House prices in the Valdosta Metropolitan Statistical Area (MSA) continue to drop, and housing sales are still half what they were in 2007, says Forbes. Why do we need to build more subdivisions now?
Morgan Brennan wrote for Forbes yesterday, Cities Where Home Prices Are Still Getting Hammered,
In 2007 when the housing bubble first began to burst across the Sun Belt, Valdosta, like other Georgia cities, seemed somewhat immune. “We didn’t see decreases in our market until around 2009,” says Missy Sherwood, an associate broker for Coldwell Banker Premier Real Estate in Valdosta, a metropolitan area of 140,000 about halfway between Atlanta and Orlando. Once the housing downturn did take root in the area, though, prices began a 13% downward march, as the jobs market contracted, the foreclosure rate ballooned and buyer demand waned.

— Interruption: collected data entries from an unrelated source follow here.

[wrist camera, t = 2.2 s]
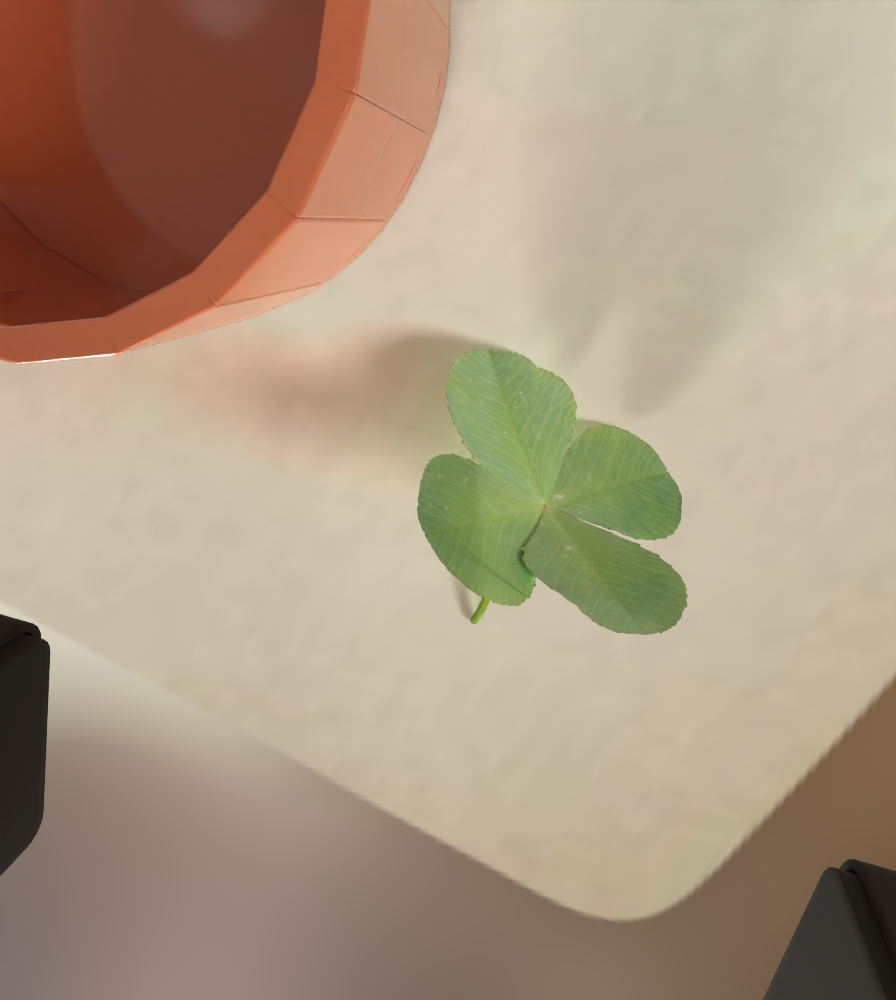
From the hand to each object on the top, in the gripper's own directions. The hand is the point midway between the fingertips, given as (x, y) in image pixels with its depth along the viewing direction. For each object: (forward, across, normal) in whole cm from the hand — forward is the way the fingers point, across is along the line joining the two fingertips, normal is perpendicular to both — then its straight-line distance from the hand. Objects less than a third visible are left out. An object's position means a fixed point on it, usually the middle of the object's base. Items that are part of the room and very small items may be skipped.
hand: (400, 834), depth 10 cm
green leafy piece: (+13, 0, 0) cm, 13 cm away
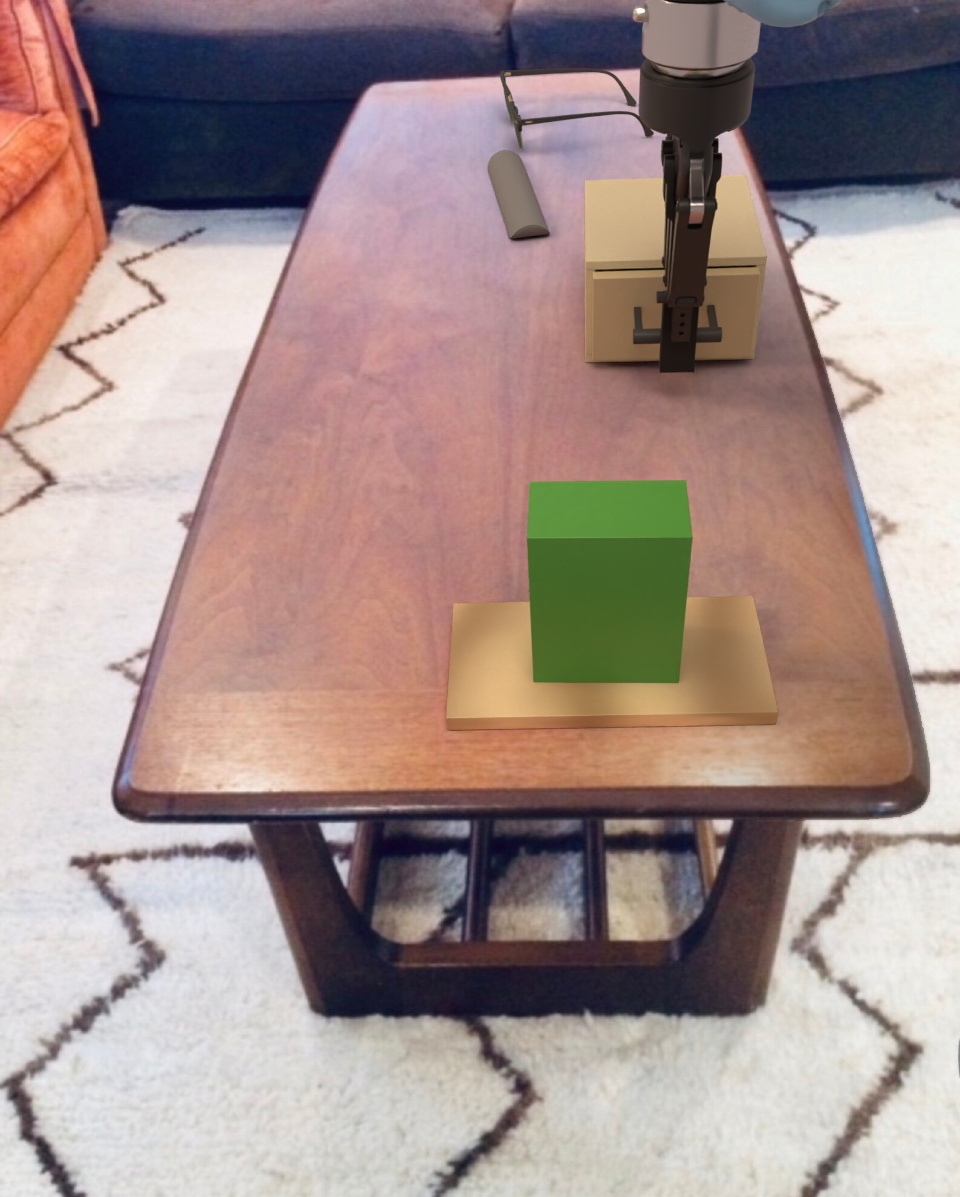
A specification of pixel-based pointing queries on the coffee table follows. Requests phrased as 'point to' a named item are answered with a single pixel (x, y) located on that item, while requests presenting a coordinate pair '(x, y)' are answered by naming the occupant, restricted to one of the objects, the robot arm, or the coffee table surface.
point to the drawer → (634, 315)
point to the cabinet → (636, 234)
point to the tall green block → (608, 579)
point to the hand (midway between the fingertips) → (676, 367)
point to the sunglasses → (520, 122)
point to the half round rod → (516, 195)
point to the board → (702, 697)
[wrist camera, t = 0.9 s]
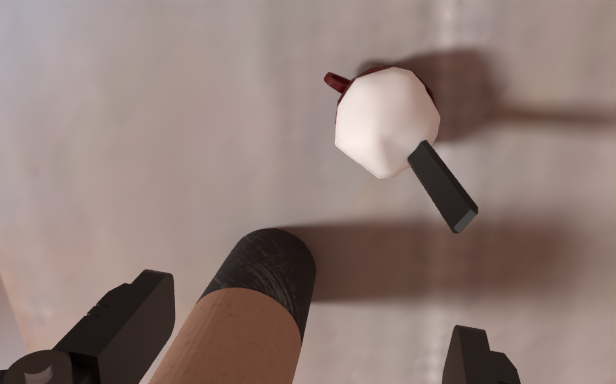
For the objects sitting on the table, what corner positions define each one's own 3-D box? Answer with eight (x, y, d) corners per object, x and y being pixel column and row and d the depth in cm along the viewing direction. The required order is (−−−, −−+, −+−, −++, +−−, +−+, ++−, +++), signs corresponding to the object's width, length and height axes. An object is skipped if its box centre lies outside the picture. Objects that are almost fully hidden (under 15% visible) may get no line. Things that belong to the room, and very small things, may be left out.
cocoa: (317, 78, 34) (267, 119, 23) (395, 24, 31) (381, 41, 20) (390, 188, 35) (376, 274, 25) (469, 145, 33) (492, 219, 22)
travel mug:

Today Valdosta homes are still losing value: prices dropped 7% from October 2011 through September 2012 and they are projected to shed another 4% over the next 12 months. The area has an unemployment rate of 8.3% — higher than the national 7.9% average. Scheduled defense spending cuts wrapped in the looming fiscal cliff could have a negative impact on the local economy as well. “We still have more houses on the market than buyers right now. It’s definitely a buyer’s market,” concedes Sherwood, even as she clings to hopes that the market will begin to balance itself out in 2013.
Valdosta is one of four Georgia metro areas
— along with Gainesville, Atlanta, and Columbus — where home prices have not only fallen this year but are likely to continue to drop throughout the next 12 months.
“Nationally we have been hearing that the housing recovery is under way and prices are rising, but there are very few places where that’s actually true,” says Ingo Winzer, founder and president of Local Market Monitor, a Cary,N.C.-based real estate research company. Of the 316 housing markets Local Market Monitor tracks, only 120 welcomed positive price appreciation this year (and most, by a tiny 1-2%). “There are a lot [of places] that are still very near the bottom and some where prices are still falling.”
Most of the major housing reports peg their price indexes to the largest U.S. cities in terms of population. Looking at major hubs like San Francisco, Washington, D.C., Miami, Phoenix and Dallas, it’s easy to see why economists trumpet rosy recovery projections and laud price appreciation. But real estate is incredibly local and while many major cities have begun to show signs of life, that nascent rebound has yet to manifest in many smaller markets — like Valdosta….
In Valdosta the number of foreclosure filings increased 21% in October versus the same time last year; in Gainesville activity jumped 28%. Lenders in Georgia have saturated the marketplace with a tremendous amount of foreclosure inventory this year, causing a dramatic drop in prices across the state.
Kind of makes you wonder why there’s any urgency in even considering rezoning or changing the zoning code to put a subdivision near Moody AFB.